Jasper spread his hands. “He may, he may not. Probably not, because the money involved would be small fry for him. But men like Clovis have small minds. They probably had a fight and Clovis might have thought it safe to abandon him out there, knowing that he would be unlikely to survive. He would not be terribly keen on knowing that Robert is still alive.”
Oh shit. And I’d gone around advertising the fact that I’d found the note in the bottle. And . . . “I sent Melissa out there to get him.”
“Melissa Heyworth,” Jasper said, his voice flat.
“I don’t know of any other Melissas.”
“Shit.” He stared at me.
My heart jumped. It probably wasn’t a good idea to get agitated in my state, and I paid for it by feeling terrible. “Any trouble in particular?”
“Well,” he said, fingering his upper lip. “She’s a woman, alone.”
“She hasn’t gone alone.”
“Then I hope she’s taken enough people. If Clovis has really left Robert out there to die, he’s not going to want anyone finding out what he did. It won’t be pretty if something happens to her, being the gamra delegate.”
“No. Please can you make sure she comes back safely?”
“If they’re in Thousand Islands tribe territory, it’s out of my hands. I don’t know anything about his business, or about boats. Clovis is the only one who has any contact with those people. All the Pengali he employs are from the Thousand Islands tribe.”

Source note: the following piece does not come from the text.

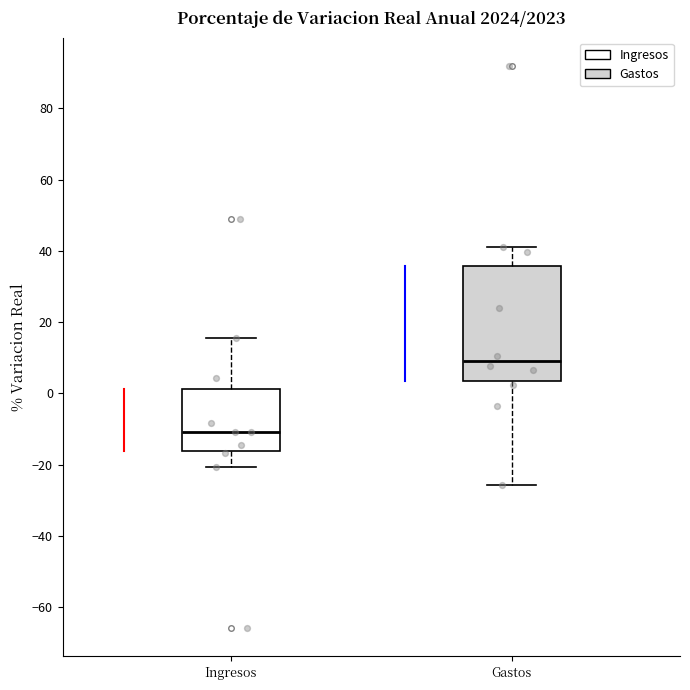

Reading left to right, read every box against the y-axis: the position of its median line, the range the box covers, and the ends of its whiskers. The values are not printed on the chart, so give them approximately, as read against the axis.

Ingresos: median -10, box -16 to 2, whiskers -20 to 16
Gastos: median 10, box 4 to 36, whiskers -26 to 42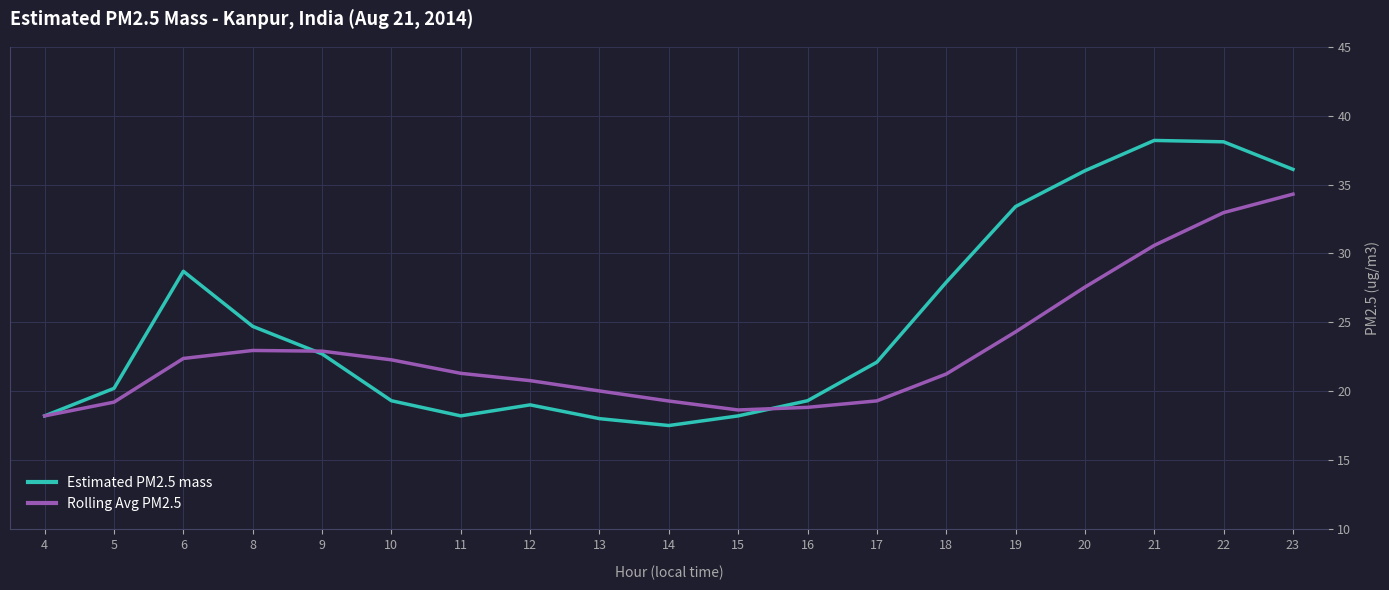

At how many categories does at least one series exceed 24?

8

Something clicked in my mind. “The ones with the giraffe patterns.”
“Yes. That type of patterning is much more common with the Thousand Islands tribe. The skin spots get bigger the further from the equator you go.”
“Is that why the other Pengali are sabotaging his boats?”
“Are they? As I said, I’m thoroughly unfamiliar with that business. He’s a bit of an unsavoury character, as I’ve already told you. I know that when he goes out there, he buys the tribe’s stones that young guys go out to collect for him. It’s a bit dicey, because some Thousand Islands elders believe that they shouldn’t be sold, because it’s not a hugely common colour, but yeah, otherwise he’s friendly enough with most of the tribe.”